A fundamental pillar for the success of a publicly funded institution is the public’s right to know and understand where its money goes, and what is being done with it. McGill’s recent motion to the Commission d’accès à l’information seeking the authority to ignore Access To Information (ATI) requests threatens this right, and risks severely compromising the school’s accountability to students and staff, and to taxpayers in general. As a media outlet, the Tribune firmly believes in the importance of a fair and functional ATI process. We feel that were the university’s motion to be approved outright, it would set a dangerous precedent and concentrate excessive power in the hands of the administration.
While we disagree with the broad implications of McGill’s request, various aspects of this issue stirred much debate amongst members of our editorial board. We felt that certain grievances brought forward by the administration are legitimate, but the school’s response has been equally problematic. The claims brought forward in the university’s motion do not justify the severity of the course of action being pursued.

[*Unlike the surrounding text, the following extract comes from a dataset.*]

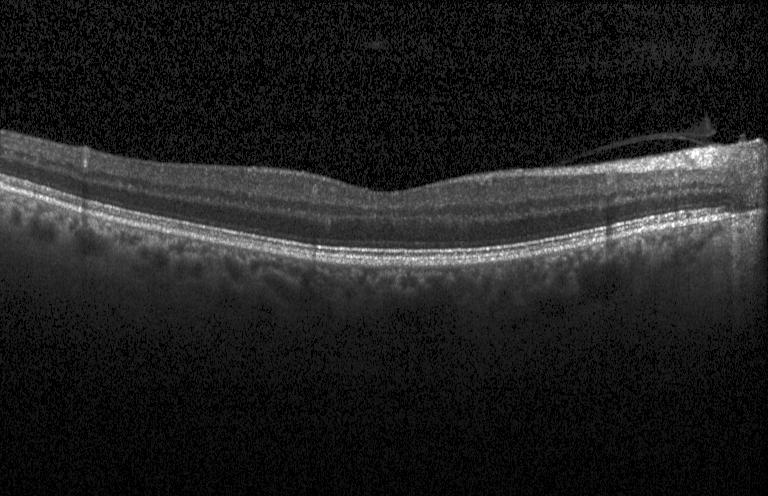 Heidelberg Spectralis OCT system, SD-OCT, retinal OCT B-scan.
Finding: no evidence of choroidal neovascularization, diabetic macular edema, or drusen.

McGill claims that its recent backlog of ATI requests is the product of a deliberate and coordinated attack on the school “as a retaliation measure against McGill in the aftermath of the 2011-2012 student protests.” If a conscious effort to hamstring the administration is really being undertaken, then this is also extremely worrisome. Money spent needlessly compiling thousands of pages of documents is money that will never reach a classroom, and such action benefits no one. However, these allegations on the part of the school amount to speculation at best, and the proposed solution could also put a stop to well-intentioned requests. We feel that when freedoms and liberties are at stake, people must be given the benefit of the doubt.
Another complaint put forward in McGill’s motion pertains to the nature of the requests, stating that they are frivolous, repetitive, or too broad in scope. Once again, there is a fair argument to be made to this effect; spending excessive amounts of time disclosing the contents of fridges prevents the administration from making more effective use of its resources. However, other topics outlined in the motion include corporate ties in fossil fuels and weapons research, as well as breaches of privacy. These are some of the issues that matter, and under this motion, it would be entirely within the university’s purview to avoid them altogether. Giving an institution the ability to decide what is and isn’t important to disclose directly enables it to dodge accountability in the future.
In addition to seeking to reject ATI requests based on their topics, the motion outlines a specific list of individuals whose requests it seeks to disregard. Moreover, its broad terms include student journalists, all McGill students, and anybody the administration feels “could reasonably be linked” to any of the above. The lack of clarity here and the resulting level of arbitrary power on the part of the school are both extremely troubling, and would further put McGill in a position to extensively limit what can or cannot be disclosed; in essence, the passage of this motion would allow McGill to become its own arbiter.
Rather than pursue such a dire course of action, we feel that the university should be willing to invest in necessary infrastructure that would facilitate responses to such queries. The Government of Canada is currently in the process of implementing an online repository of previously disclosed files, to which duplicate queries can be referred. A similar system would also help to alleviate strain on the university. While this would be an investment on the part of the school, it is one which would serve to bolster the rights of the McGill community, and encourage institutional accountability.
Nevertheless, the motion has not yet moved beyond its submission state. It seems unlikely that McGill will be granted its desired level of freedom in this domain, but the request itself is clearly indicative of the administration’s attitude towards the issue. Although the pressure that an increased number of ATI requests puts on the administration may not be sustainable, it is important, as we move forward to ensure that our rights are valued above all else.